TEXTE À LIRE:
Dans ce harcèlement les « bons  » élèves sont plus souvent victimes que les autres. Ce harcèlement est-il une réaction à l’Ecole, une forme de violence contre l’institution ?

Oui cela peut être le cas de certains mais il ne faut pas généraliser. Lorsque de bons élèves sont pris pour cible par de plus mauvais c’est le cas. Mais il y a beaucoup d’autres situations où ce sont des enfants fragiles ou simplement différents et là ce n’est pas du tout une réaction contre l’école. Il ne faut pas faire du harcèlement un problème « sociétal ». Le harcèlement a toujours existé quelle que soit la place de l’école dans la société

Vous pensez que le harcèlement relève uniquement de la psychologie personnelle ? N’est -il pas aussi en rapport avec le fonctionnement de l’Ecole, avec les conflits de classe (sociales) ?

Je suis pédopsychiatre, pas sociologue, je ne parle que de ma clinique, des dégâts que je constate et j’essaie de voir en terme individuel comment on peut comprendre d’abord aider ensuite les personnes. Le harcèlement n’existe pas seulement à l’école mais au travail entre collègues sans qu’il y ait de conflits de classe. Il ne faudrait pas utiliser cet éclairage pour charger l’école.

Les profs ne savent souvent pas quoi faire face à cette forme de violence. Par exemple, en cours de maths, Pierre prend systématiquement la trousse de Pierre, bon élève, et lui vole jusqu’a ce que vous interveniez. Ca garde l’apparence d’un jeu. Que peut faire le prof ?

Il faut faire en trois temps : 1° interdire sans commentaire, éventuellement sanctionner mais comme pour d’autres infractions au règlement. 2° après l’heure de classe, il faut se faire aider par les collègues et parler un peu de Pierre, connaître son caractère pour mieux cibler l’intervention du professeur. Ce n’est pas aux actes qu’il faut réagir sur le plan individuel mais à la personnalité de l’élève sinon cela ne portera pas. Par ailleurs il a peut-être déjà fait cela avec un autre prof et celui-ci aurait trouvé une réponse qui aura marché. Il faut donc que les professeurs se parlent.. Cela aussi leur permettra d’avoir Pierre à l’oeil et d’intervenir plus précocement ou d’avoir des informations sur la manière dont il réagit avec les bons élèves Ensuite, une fois la question individuelle réglée il faut traiter le problème de fond et organiser des débats, des exposés généraux sur le respect de l’autre, de la différence, la non violence et parler de la limite de la plaisanterie. Il ne s’agit pas forcément de parler de la situation qui vient d’avoir lieu mais il faut tenter de généraliser.

Dans les pays anglo-saxons il y a des programmes de lutte contre le lobbying. Sont-ils efficaces ? Dans la culture pédagogique française, certaines méthodes affrontent-elles mieux ce défi ?

MATÉRIEL:
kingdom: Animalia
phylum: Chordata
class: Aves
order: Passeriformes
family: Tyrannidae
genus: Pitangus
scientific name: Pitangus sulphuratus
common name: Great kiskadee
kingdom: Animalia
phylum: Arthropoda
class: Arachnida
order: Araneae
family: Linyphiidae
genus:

DÉFIS:
1. Énumérez les thèmes que l'entretien sur le harcèlement scolaire recommande d'aborder, une fois la question individuelle réglée, dans des débats et des exposés généraux.
2. D'après l'entretien sur le harcèlement scolaire, quelle profession exerce la personne interrogée ?
Les données n'ont aucun lien avec l'entretien.

LISTE DES SOLUTIONS:
1. Le respect de l'autre, le respect de la différence, la non-violence et la limite de la plaisanterie.

2. Pédopsychiatre.